The Crossing Trail
0.5 miles, 0.8 kilometers
An informational sign can be found where Telegraph Road intersects the Crossing Trail, providing more information on the history of the old road. The path is marked as part of the Washington-Rochambeau National Historic Trail.
Little Run Loop Trail
0.6 miles, 1.0 kilometers
Little Run Loop Trail is a short, but moderate trail that starts behind Turkey Run Education Center and meets up with High Meadows Trail. The trail is blazed yellow and is perfect for a short hike with good views. The circle-like nature of this trail, and its many connections with other trails, can make it confusing. Be sure to follow the posted signs and trail blazes on your hike.
As you descend you will come upon Turkey Run Ridge and a small tributary of South Fork Quantico Creek. As you follow the trail you will also follow a small tributary and cross over a few footbridges until you meet up with High Meadows Trail.
Mary Bird Branch Trail
0.5 miles, 0.8 kilometers
At Mary Bird Branch there are opportunities to see beaver activity. From the 1600s through the 1800s, there was a high demand for beaver skins, and the once-thriving population was severely diminished. In fact, beavers disappeared from the Virginia colony even before it became the Commonwealth of Virginia. Soon, beavers became extirpated (extinct from an area) across the entire lower 48 states.

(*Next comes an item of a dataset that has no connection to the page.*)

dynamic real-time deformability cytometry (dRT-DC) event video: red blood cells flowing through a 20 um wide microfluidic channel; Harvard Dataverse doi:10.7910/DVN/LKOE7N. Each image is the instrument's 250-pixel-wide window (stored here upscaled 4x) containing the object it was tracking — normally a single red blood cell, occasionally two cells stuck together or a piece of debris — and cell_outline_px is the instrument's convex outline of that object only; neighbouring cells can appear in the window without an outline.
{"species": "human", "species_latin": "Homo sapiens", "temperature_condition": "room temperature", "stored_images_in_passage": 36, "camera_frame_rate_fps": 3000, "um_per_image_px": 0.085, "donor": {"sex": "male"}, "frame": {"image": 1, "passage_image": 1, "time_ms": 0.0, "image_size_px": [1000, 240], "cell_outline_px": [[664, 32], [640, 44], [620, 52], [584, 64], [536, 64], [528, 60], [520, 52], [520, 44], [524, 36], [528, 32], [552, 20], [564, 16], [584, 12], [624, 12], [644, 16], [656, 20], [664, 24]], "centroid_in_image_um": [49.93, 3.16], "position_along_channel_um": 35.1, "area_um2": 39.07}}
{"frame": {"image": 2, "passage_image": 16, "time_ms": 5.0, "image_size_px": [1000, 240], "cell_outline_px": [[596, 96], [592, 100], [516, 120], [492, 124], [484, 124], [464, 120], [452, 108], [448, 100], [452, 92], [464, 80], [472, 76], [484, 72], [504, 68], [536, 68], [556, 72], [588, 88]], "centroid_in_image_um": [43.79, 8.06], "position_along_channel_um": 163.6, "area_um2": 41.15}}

In the early 1950s, two pairs of beavers were brought in and released along Mary Bird Branch. This stream does not always maintain a heavy flow of water from year to year, so the beavers move on to other, more suitable, locations in the park. When the water level is high once again, they return.
The result of the beaver activity is the creation of new fertile habitats for plants and animals. There are many stages of habitat changes brought about by beavers along this stream. As you walk along the stream, see if you can locate older pond sites by the absence of a tree canopy and an abundance of new sprouts from gnawed stumps.

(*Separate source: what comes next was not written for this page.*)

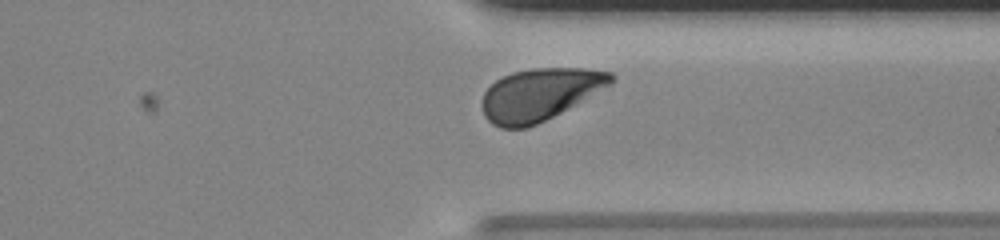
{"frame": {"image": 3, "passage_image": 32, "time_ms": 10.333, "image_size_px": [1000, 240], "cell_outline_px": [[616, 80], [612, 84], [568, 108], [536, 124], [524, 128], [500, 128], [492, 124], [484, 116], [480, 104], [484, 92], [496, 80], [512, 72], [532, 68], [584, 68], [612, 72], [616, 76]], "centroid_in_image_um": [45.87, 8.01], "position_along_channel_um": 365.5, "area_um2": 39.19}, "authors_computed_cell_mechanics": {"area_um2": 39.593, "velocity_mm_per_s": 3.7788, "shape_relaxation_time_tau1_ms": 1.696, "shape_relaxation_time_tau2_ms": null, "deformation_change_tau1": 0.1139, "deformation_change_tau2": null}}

From here it is only a short walk up to Old Black Top Road.
Oak Ridge Trail
1.6 miles, 2.6 kilometers
Notice the ground cedar that covers the forest floor. Ground cedar (Lycopodium complanatum) is small, perennial plant with horizontal stems that creep along the forest floor. They grow up to a meter long with flattened, cedar-like stems.
Turkey Run Ridge Trail
1.4 miles, 2.3 kilometers
At the end of Turkey Run Ridge Trail you will come upon a small footbridge with the South Fork Quantico Creek in front of you. Cross over the bridge to follow South Valley Trail east toward North Orenda Road and Laurel Loop Trail.